When I was a teenager, there was a popular program being taught to youth groups called True Love Waits. It taught about God’s design for sex to be within marriage and emphasized the blessings of waiting till you were married to enjoy these benefits and the dangers of not waiting. While this is good and right, many teens walked away from that teaching (or similar ones) thinking that as long as they didn’t have sex before they were married, then everything was fine—they had achieved the golden standard of purity. But purity is so much more than saving sex for marriage.

If you’re like most teens, your skin is already starting to crawl at the thought of your parents talking to you about this stuff. But there is great benefit and blessing in hanging in there and considering these things seriously. Yes, I’m going to talk a little bit about the physical (in PG terms, of course), but I’m also going to go beyond the surface and talk about the heart.

When it comes to physical purity, the goal is not to get as close to the line as you can get without crossing it. Any activity where there is touching or exposing of parts that should remain covered in public is out of the question. But it’s not just activities like that. There are many physical temptations out there that come before you get to the act of sex. It’s not usually a zero-to-sixty-in-three-seconds kind of a deal. Hugging or hand-holding may not be a temptation to some, but for others it is, and it always has the potential to be so—especially when there is prolonged physical contact. Again, you don’t normally go from no physical contact to sex—things tend to start small and gradually increase over time as familiarity and desire begin to grow. Even those seemingly small actions of holding hands or kissing can awaken in us desires that were under the surface.

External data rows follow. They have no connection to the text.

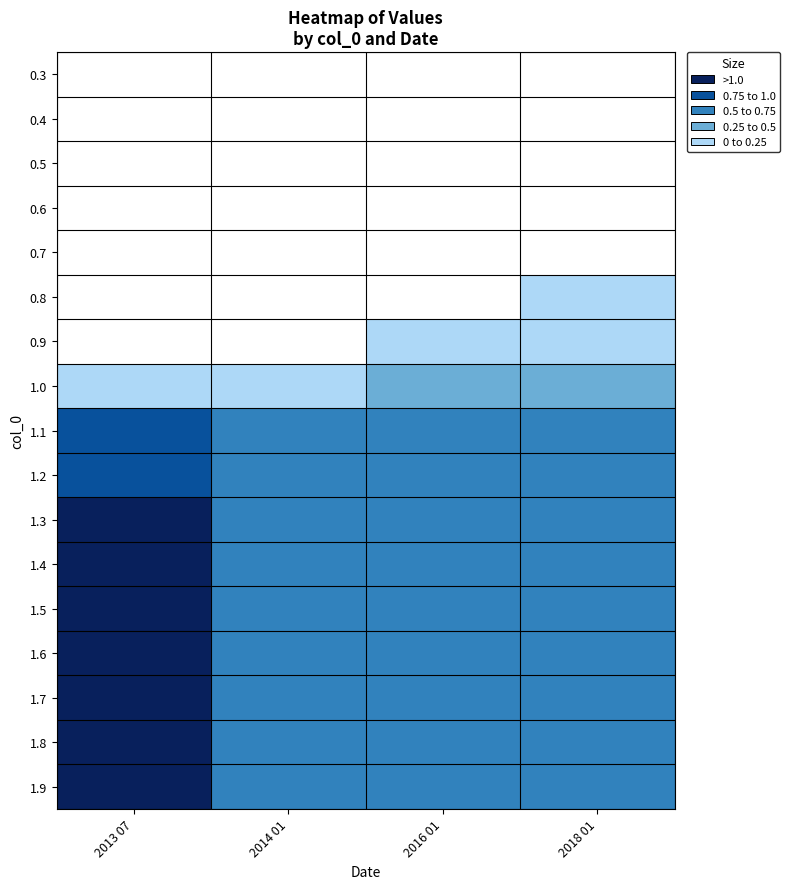

What is the spread (max minus min) of values at 2014 01?

1.0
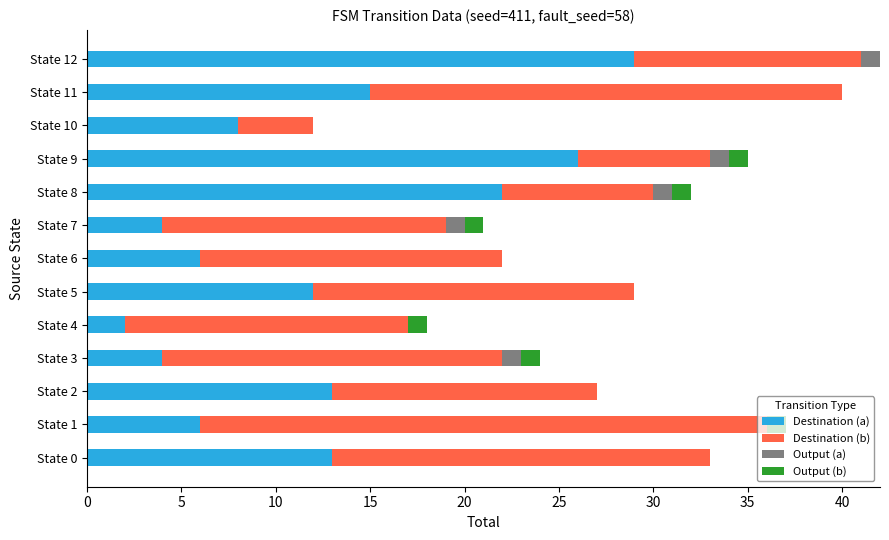

What is the total value across all series at State 3?

24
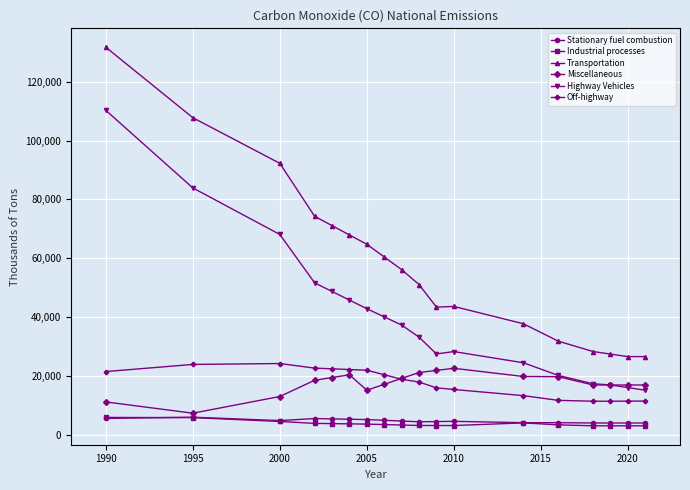

What is the difference between the maximum and minimum values in the Transportation series?

105168.8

Awakening those desires before you’re allowed to act on them (in marriage) leads to all kinds of trouble—either desire gives birth to sin as you give in to those temptations, or you needlessly torment yourself by awakening desires that cannot be fulfilled but now must be battled. That is why the bride in Song of Solomon speaks the refrain to her unmarried friends, “I adjure you, O daughters of Jerusalem, that you not stir up or awaken love until it pleases,” or until the time is right (Song of Solomon 8:4). The passion and desire that a human being can feel for another person is nothing to mess around with—“for love is as strong as death, [ardor] is fierce as the grave. Its flashes are flashes of fire, the very flame of the Lord. Many waters cannot quench love, neither can floods drown it” (Song 8:6b–7a). If you cannot act on your physical desires within the safe boundaries of marriage, there is a warning here not to do anything that would stir up those desires before the time is right to fulfill them. And that advice even extends to our conversations.

This is why Paul tells Timothy to treat younger women as sisters and older women as mothers, in all purity (1 Timothy 5:2). We will talk more about heart motives and looking out for our brothers and sisters in Christ in my next letter.

I love you. Grow in godliness and in your love for God.